Scholarship of Teaching and Learning Program
2019-2020 Scholarship of Teaching and Learning (SoTL) Practicum
Now recruiting participants for the 2019-2020 cohort
Submit interest form
Primary Contact: Dr. Kimberly Williams, email@example.com
Secondary Contact: Dr. Colleen McLinn, firstname.lastname@example.org
We invite Teaching Assistants for discussion or lab sections, graduate instructors for First-Year Writing Seminars, and interested postdoctoral scholars with an idea for a small-scale classroom research project to apply for this professional development experience. Applicants can be in any discipline as long as they have permission from the faculty course leader and an idea for a research project on teaching and learning. Both individuals and pairs/small teams may apply for this program.
Scholarship of Teaching and Learning (SoTL) Practitioners will receive training and support needed to conduct a small-scale Teaching as Research project and present the results in a presentation to the campus community. The lead instructor for this experience, Dr. Kimberly Williams, has written a how-to text that will be provided to participants for references. Participants will have the opportunity to develop a manuscript and will receive a project stipend of $500 to support project-related training and defray expenses incurred in carrying out or presenting the research. They will also become part of a larger cohort of early-career scholars who are leaders in integrating disciplinary research with advancement of teaching.
Workshops to Support Project Implementation
The program will require participation in four two-hour training meetings during the year of participation and additional individual consultations with the program’s instructor, Dr. Kimberly Williams, as well as public presentation of preliminary design and findings in a campus-wide symposium in May. Exact dates, times, and locations for these meetings are to be determined based on participants’ schedules, and will begin in mid fall 2019.

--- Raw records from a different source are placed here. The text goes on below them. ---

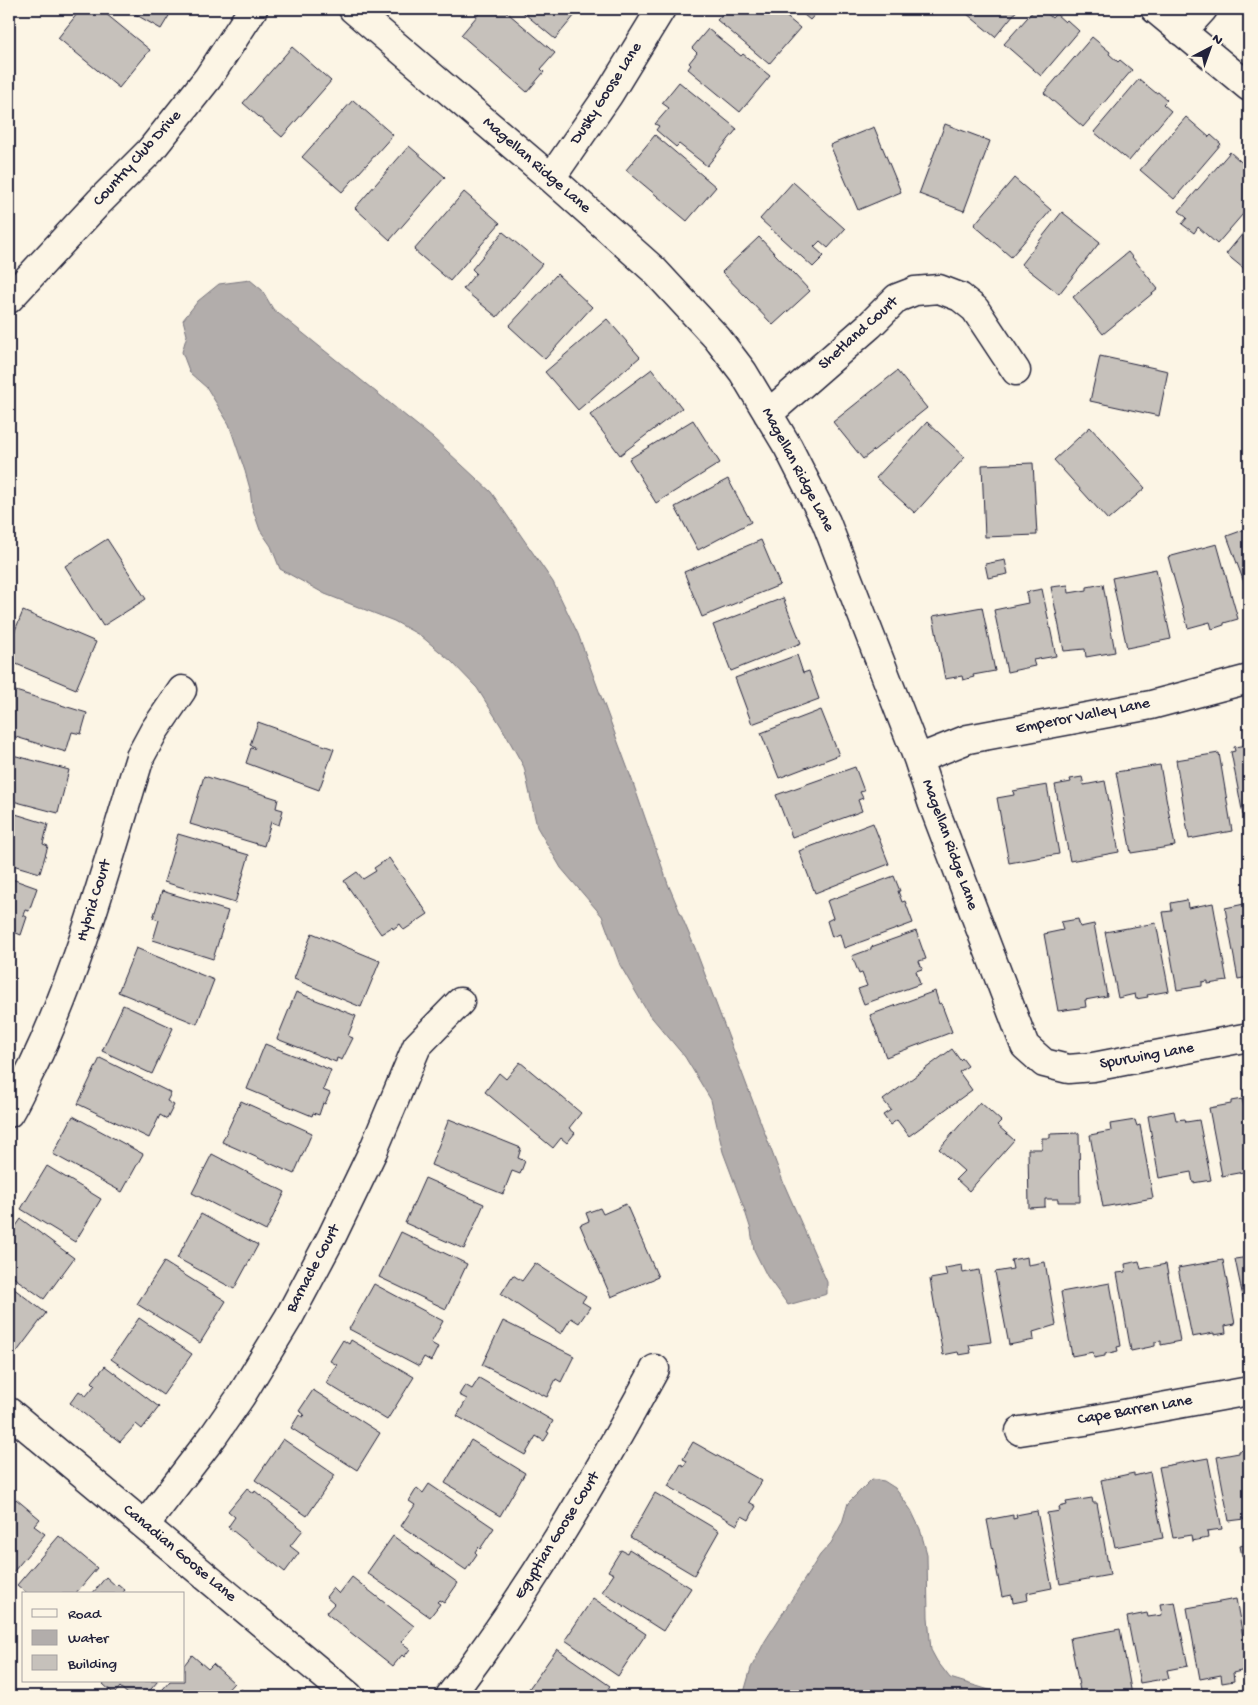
<svg xmlns="http://www.w3.org/2000/svg" width="1258" height="1705" font-family="'Gochi Hand',sans-serif">
<style>
.water{fill:#b2adab;stroke:#78757e}
.building{fill:#c6c1bb;stroke:#22223b}
.lines{fill:none;stroke-linecap:round;stroke-linejoin:round}
.minor-casing{stroke:#22223b;stroke-width:31}
.minor{stroke:#fcf5e5;stroke-width:28}
.labels{text-anchor:middle;dominant-baseline:central;stroke-width:4;stroke-linejoin:round;paint-order:stroke}
.street-label{font-size:16px;fill:#22223b;stroke:#fcf5e5}
</style>
<rect width="100%" height="100%" fill="#fcf5e5"/>
<filter id="ink" filterUnits="userSpaceOnUse"><feTurbulence type="fractalNoise" baseFrequency=".02" numOctaves="2"/><feDisplacementMap in="SourceGraphic" scale="10" xChannelSelector="R" yChannelSelector="G"/><feConvolveMatrix kernelMatrix="1 2 1 2 8 2 1 2 1" color-interpolation-filters="sRGB"/></filter>
<g filter="url(#ink)">
<!-- water -->
<path class="water" d="M250,280L262,290L273,309L433,438L491,492L553,582L578,634L632,780L668,884L695,948L784,1184L827,1282V1294L788,1305L767,1276L754,1250L751,1230L744,1208L723,1152L711,1100L685,1057L648,1013L620,965L602,916L561,868L537,827L524,767L501,726L477,688L451,661L421,636L394,621L325,594L280,569L271,546L260,530L252,507L250,489L245,471L229,424L207,388L190,373L182,352L187,335L183,320L198,301L219,284Z
M872,1479L884,1481L895,1488L911,1510L920,1529L927,1554L928,1617L931,1650L937,1661L950,1678L1009,1696H743L751,1668L765,1641L820,1555L831,1543L842,1523L848,1503Z"/>
<!-- building -->
<path class="building" d="M81,9H100L150,50L119,88L58,38Z
M126,9H173L161,29Z
M483,9H503L555,53L541,69L544,72L527,92L461,35Z
M519,9H580L555,39Z
M727,9H777L800,28L769,64L717,20Z
M797,9H820L810,20Z
M961,9H1018L995,37Z
M1035,9H1042L1052,18L1056,14L1065,22L1067,20L1079,31L1041,76L1004,44Z
M708,29L741,56L743,54L770,76L740,112L688,69L691,65L689,63L697,53L692,48Z
M1092,37L1110,52L1109,54L1118,62L1120,60L1132,70L1083,127L1044,93Z
M292,47L331,81L282,137L243,103Z
M1139,79L1156,93L1158,92L1167,100L1163,104L1171,111L1129,161L1094,132Z
M679,82L737,129L707,166L679,144L676,147L656,130L659,126L655,124L669,108L662,103Z
M353,100L393,135L342,192L302,157Z
M1186,117L1209,137L1211,135L1221,144L1174,199L1140,170Z
M945,124L990,141L964,211L919,194Z
M874,127L901,192L858,210L830,145Z
M655,135L716,187L687,221L626,170Z
M409,146L445,177L390,240L355,208Z
M1230,152L1248,168L1246,172L1249,174V207L1217,244L1198,227L1194,233L1182,224L1187,218L1179,211Z
M1014,178L1051,210L1011,257L974,225Z
M793,182L845,229L828,248L820,241L814,247L824,256L813,267L760,219Z
M464,192L500,223L450,281L414,250Z
M1062,212L1100,242L1059,294L1021,264Z
M1249,226V273L1226,254Z
M503,232L542,264L497,317L463,289L476,273L472,269Z
M759,237L810,291L773,325L722,272Z
M1128,252L1158,289L1103,334L1073,297Z
M557,274L592,307L545,359L509,326Z
M607,319L640,357L578,410L545,372Z
M1100,356L1168,371L1159,416L1090,401Z
M652,369L682,408L620,455L590,415Z
M897,371L927,408L863,459L833,422Z
M693,420L720,463L656,503L629,459Z
M927,422L965,457L915,513L876,478Z
M1090,427L1145,488L1108,520L1054,460Z
M1033,463L1037,535L985,537L982,465Z
M728,479L751,522L698,550L675,507Z
M1249,528V596L1227,536Z
M107,539L146,599L103,626L65,566Z
M761,540L780,585L702,617L684,572Z
M1217,544L1238,619L1224,623V625L1212,629L1210,622L1188,628L1168,557Z
M1005,560L1008,574L988,578L985,564Z
M1156,569L1171,639L1127,648L1112,578Z
M1103,584L1115,652L1086,657L1085,649L1064,651L1051,587L1068,585L1069,593L1087,590V587Z
M1042,589L1056,656L1033,660L1035,666L1007,672L994,610L1028,603L1026,592Z
M783,598L801,643L731,671L713,625Z
M982,607L995,671L973,675L974,677L963,680L962,676L945,679L933,616Z
M23,611L96,642L76,689L9,661V645Z
M797,655L803,673L809,671L819,699L752,724L735,678Z
M9,689L87,713L81,734L72,732L66,752L9,735Z
M821,710L839,755L779,778L761,733Z
M258,722L334,749L319,790L246,763L251,748L254,749L255,747L250,745Z
M1249,741V813L1243,815L1231,752L1235,751L1234,747L1247,745L1246,742Z
M1219,753L1232,831L1189,839L1176,760Z
M9,754L69,770L58,813L9,800Z
M1160,765L1175,846L1131,853L1116,772Z
M855,767L864,791L860,792L863,798L858,800L862,811L792,837L776,795Z
M204,776L278,799L276,808L283,810L279,825L271,822L264,846L190,824Z
M1082,777L1084,785L1105,781L1119,852L1070,861L1055,785L1071,782L1070,779Z
M1047,785L1059,854L1009,863L997,798L1014,795L1013,791Z
M9,812L48,824L43,844L48,846L40,873L9,864Z
M873,823L889,864L815,893L799,851Z
M178,834L249,855L235,903L164,882Z
M389,858L428,914L404,930L400,924L393,929L392,927L381,934L344,881L357,872L363,879L376,871L374,868Z
M894,876L900,891H898L902,902L905,901L913,923L844,948L840,934L832,937L827,921L833,918L827,901Z
M9,878L37,888L29,911L25,910L23,915L27,917L21,935L9,930Z
M162,891L228,911L213,959L153,940L159,920L153,918Z
M1187,900L1188,908L1213,903L1227,981L1208,984V981L1202,982V986L1177,990L1163,912L1172,911L1171,903Z
M1249,903V977L1238,979L1225,908Z
M1078,919L1080,927L1094,924L1107,996L1085,1000L1086,1007L1058,1011L1044,934L1063,930L1061,922Z
M1156,923L1169,991L1147,995L1148,997L1136,999L1135,994L1118,998L1105,932Z
M916,931L926,959L919,961L922,969L916,971L920,984L864,1004L858,989L867,986L862,973L859,974L852,956L871,949V947Z
M312,933L380,961L361,1007L294,979Z
M9,947L15,949L9,964Z
M136,948L214,980L197,1024L118,992Z
M935,991L939,1004L941,1003L952,1032L886,1057L870,1015Z
M296,992L356,1016L348,1036L353,1038L342,1060L337,1058L336,1062L277,1039Z
M123,1005L173,1028L152,1074L102,1051Z
M265,1044L331,1070L323,1090L330,1093L325,1104L323,1103L319,1115L313,1113L312,1116L247,1089Z
M952,1049L960,1060L962,1058L968,1066L959,1072L972,1090L909,1136L897,1120L890,1125L883,1115L891,1110L883,1100Z
M100,1058L171,1093L167,1101L174,1105L167,1119L160,1115L149,1138L78,1104Z
M520,1062L581,1113L569,1128L575,1133L567,1143L561,1138L553,1148L485,1092L499,1073L506,1079Z
M1242,1099L1244,1106L1249,1105V1171L1222,1176L1209,1108L1231,1104V1101Z
M241,1101L312,1133L294,1174L222,1142Z
M980,1102L1001,1121L997,1125L1014,1140L969,1191L956,1179L964,1171L939,1149Z
M1174,1111L1176,1120L1185,1119L1186,1122L1199,1120L1211,1180L1193,1183L1191,1172L1159,1178L1148,1116Z
M73,1116L143,1154L122,1192L53,1154Z
M449,1119L521,1148L518,1158L525,1161L520,1174L512,1171L503,1194L431,1165Z
M1135,1120L1137,1126L1140,1125L1153,1198L1103,1207L1090,1135L1111,1131L1110,1124Z
M1079,1133L1080,1202H1058V1199H1045V1207L1029,1208L1028,1149H1042V1138H1050V1134Z
M212,1154L285,1192L266,1231L192,1193Z
M47,1166L101,1199L75,1242L21,1209Z
M425,1178L484,1204L464,1249L405,1223Z
M626,1204L658,1277L611,1297L580,1225L589,1221L586,1213L600,1208L603,1214Z
M201,1214L258,1245L234,1289L177,1258Z
M21,1219L74,1258L44,1299L9,1274V1236Z
M401,1232L467,1264L446,1309L379,1277Z
M1027,1257L1028,1265L1045,1262L1056,1325L1033,1332L1034,1340L1009,1345L995,1272L1013,1269L1011,1260Z
M1249,1257V1326L1235,1259Z
M1223,1260L1235,1324L1225,1326L1226,1333L1214,1335V1333L1192,1337L1178,1268Z
M1139,1261L1141,1269L1166,1264L1180,1341L1161,1345V1341L1155,1342V1346L1131,1351L1117,1273L1126,1272L1125,1264Z
M164,1262L226,1301L200,1343L137,1304Z
M535,1263L586,1296L582,1302L590,1307L579,1323L571,1318L561,1334L501,1294L513,1275L522,1281Z
M962,1265L963,1273L979,1270L991,1342L969,1345L971,1353L959,1355L958,1352L943,1355L930,1279L947,1276L945,1268Z
M1110,1283L1121,1346L1117,1347L1118,1351L1105,1354V1356L1094,1358L1093,1352L1072,1356L1061,1292Z
M374,1284L443,1321L431,1343L438,1347L431,1361L424,1357L419,1366L349,1329Z
M9,1285L46,1313L16,1353L9,1348Z
M139,1318L192,1354L163,1395L111,1359Z
M503,1321L574,1356L561,1382L556,1379L547,1397L482,1365Z
M343,1340L349,1344L351,1340L414,1377L387,1420L326,1383L337,1365L330,1361Z
M105,1366L159,1407L142,1429L136,1424L120,1442L70,1403L79,1391L86,1396L95,1385L92,1382Z
M479,1378L553,1421L547,1432L549,1433L544,1441L536,1436L525,1455L457,1416L467,1399L459,1395L465,1385L472,1389Z
M313,1390L380,1433L357,1470L291,1428L299,1415L303,1417L304,1414L299,1411Z
M283,1439L335,1475L307,1516L255,1480Z
M471,1440L525,1473L500,1516L445,1483Z
M693,1442L762,1481L749,1502L756,1506L749,1520L742,1516L737,1525L668,1486L681,1464L684,1466L687,1461L683,1459Z
M1249,1449V1526H1246L1245,1519L1229,1521L1217,1457L1239,1453V1451Z
M1208,1458L1222,1529L1207,1531L1208,1538L1192,1541L1191,1535L1173,1538L1159,1467Z
M1150,1472L1163,1538L1115,1547L1101,1480L1134,1473V1476Z
M429,1484L494,1528L480,1549L478,1547L475,1552L477,1554L466,1570L401,1526L415,1505L409,1501L417,1488L423,1493Z
M247,1488L254,1493L255,1491L303,1530L290,1546L299,1553L285,1572L228,1527L235,1517L228,1511Z
M655,1493L719,1531L694,1575L630,1537Z
M1092,1498L1093,1503H1097L1110,1575L1060,1584L1047,1513L1060,1511L1059,1507L1067,1505L1066,1502Z
M16,1499L40,1519L34,1526L45,1534L9,1577V1508Z
M1037,1511L1052,1588L1027,1593L1028,1600L1013,1603L1012,1595L1002,1597L987,1520L1013,1515V1519L1017,1518L1016,1515Z
M59,1536L97,1568L75,1594H28L17,1585Z
M393,1536L458,1583L444,1603L439,1600L437,1602L440,1604L430,1617L367,1573Z
M1249,1544V1555L1242,1556L1240,1546Z
M629,1549L691,1588L663,1631L602,1592L614,1574L608,1571L621,1550L627,1553Z
M106,1577L116,1586L118,1584L125,1590L122,1594H92Z
M352,1577L414,1626L401,1642L410,1649L404,1657L402,1655L393,1666L326,1613L334,1604L326,1597L333,1588L339,1594Z
M593,1598L646,1634L618,1676L565,1640Z
M1236,1599L1249,1669L1233,1673L1234,1681L1222,1683L1221,1675L1200,1679L1187,1608Z
M1249,1599V1626L1244,1600Z
M1175,1602L1188,1666L1167,1670L1169,1678L1140,1683L1127,1617L1147,1613L1148,1617L1162,1615L1160,1604Z
M1120,1629L1132,1695L1124,1696H1081L1070,1638Z
M557,1649L610,1686L603,1696H537L528,1690Z
M192,1655L208,1669L213,1664L234,1683L222,1696H157L170,1681H184V1665Z
M105,1681H158L145,1696H130L120,1687L114,1694L103,1684Z
M241,1689L249,1696H235Z"/>
<g class="lines">
<defs>
<path id="minor" d="M353,9L551,178L654,270L717,338L743,372L788,447L826,522L918,759L932,802L1025,1046L1044,1063L1068,1069L1093,1067L1249,1037
M1155,9L1249,87
M1182,32L1203,9
M551,178L609,94L661,9
M9,299L99,202L150,151L208,78L253,9
M768,414L870,325L897,298L915,291L939,289L960,297L975,309L1016,371
M918,759L968,739L1151,705L1249,679
M9,1113C18,1098 25,1081 33,1066C80,967 108,861 140,757L154,731L182,690
M9,1412L349,1696
M1020,1431L1085,1421L1249,1391
M145,1525L214,1435L241,1396L264,1358L289,1317L332,1236L373,1151L417,1046L460,1002
M450,1696C529,1593 593,1483 655,1369"/>
</defs>
<!-- minor casing -->
<use href="#minor" class="minor-casing"/>
<!-- minor -->
<use href="#minor" class="minor"/>
</g>
</g>
<g class="labels">
<!-- street labels -->
<g class="street-label">
<text transform="translate(607 94) rotate(-57)">Dusky Goose Lane</text>
<text transform="translate(138 159) rotate(-48)">Country Club Drive</text>
<text transform="translate(536 166) rotate(41)">Magellan Ridge Lane</text>
<text transform="translate(859 334) rotate(-42)">Shetland Court</text>
<text transform="translate(797 470) rotate(62)">Magellan Ridge Lane</text>
<text transform="translate(1083 717) rotate(-11)">Emperor Valley Lane</text>
<text transform="translate(949 845) rotate(70)">Magellan Ridge Lane</text>
<text transform="translate(95 901) rotate(-73)">Hybrid Court</text>
<text transform="translate(1147 1057) rotate(-10)">Spurwing Lane</text>
<text transform="translate(314 1269) rotate(-62)">Barnacle Court</text>
<text transform="translate(1135 1411) rotate(-10)">Cape Barren Lane</text>
<text transform="translate(558 1536) rotate(-58)">Egyptian Goose Court</text>
<text transform="translate(179 1554) rotate(40)">Canadian Goose Lane</text>
</g>
</g>
<!-- margin -->
<rect width="1258" height="1705" fill="none" stroke="#fcf5e5" stroke-width="30"/>
<rect x="15" y="15" width="1228" height="1675" fill="none" stroke="#22223b" stroke-width="2" filter="url(#ink)"/>
<!-- legend -->
<rect x="22" y="1592" width="162" height="90" fill="#fcf5e5" stroke="#a5a1a1"/>
<rect x="32" y="1609" width="25" height="8" fill="#fcf5e5" stroke="#a5a1a1"/>
<text x="68" y="1618" font-size="15" fill="#22223b">Road</text>
<rect x="32" y="1630" width="25" height="15" fill="#b2adab" stroke="#a5a1a1"/>
<text x="68" y="1642" font-size="15" fill="#22223b">Water</text>
<rect x="32" y="1655" width="25" height="15" fill="#c6c1bb" stroke="#a5a1a1"/>
<text x="68" y="1668" font-size="15" fill="#22223b">Building</text>
<!-- north arrow -->
<g transform="translate(1210 48) rotate(41)" stroke="#fcf5e5" stroke-width="4" paint-order="stroke">
<path d="M0-4L9 19L0 12L-9 19Z" fill="#22223b"/>
<text y="-8" font-size="14" font-weight="bold" text-anchor="middle" fill="#22223b">N</text>
</g>
</svg>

Topic 1: What is Teaching as Research?
How might I think about my Teaching as Research project? What are some methodological possibilities? What do I need to do as far as the Institutional Review Board is concerned? What sources and databases can I use to investigate research that has already been done in this area?
Topic 2: Qualitative Methodology
What qualitative research methods make sense to use in Teaching as Research? What qualitative research methods might be relevant to my interests and how would I use them?
Topic 3: Quantitative Methodology, Survey Design, and Teaching as Research Project Design
What are some quantitative strategies I might use? How might I conceive of my project? How do I design simple yet meaningful classroom research surveys for use in Qualtrics? How do I analyze my qualitative and quantitative data?
Topic 4: Data Analysis, Writing Up Results, and Developing Presentations
How do I present my results as a compelling presentation (poster or oral) for the conference?
May 8, 2020: Connecting Research and Teaching Conference
Share your research with the Cornell University community and visiting scholars in presentation (poster or oral) at some point during an annual day-long symposium.
Full participation in the program including presenting preliminary results to the campus community meets requirements for the CIRTL Practitioner certificate.
SoTL Publication Residency
Take your research further!
The Scholarship of Teaching and Learning (SoTL) Publication Residency is ideal for graduate student and postdoc participants who have already completed a Teaching as Research (TAR) or Discipline-Based Education Research (DBER) project, and would like to write up a formal journal article or other manuscript for publication. The program involves one-on-one mentoring and opportunities for group support and peer feedback. Assistance throughout the writing and editing process will be available, as will help responding to reviewers’ comments and feedback. Participants also present their work at the Connecting Research and Teaching Conference in May, with others also presenting education research findings and evidence-based best practices. We also can help you identify travel funding to present your work at professional or teaching-focused conferences, and apply to participate in the CIRTL Network Exchange Program.
Presentation of results beyond Cornell or publication in a peer-reviewed journal or in Cornell’s working paper series meets the requirements for the CIRTL Scholar certificate, the most rigorous level of CIRTL engagement.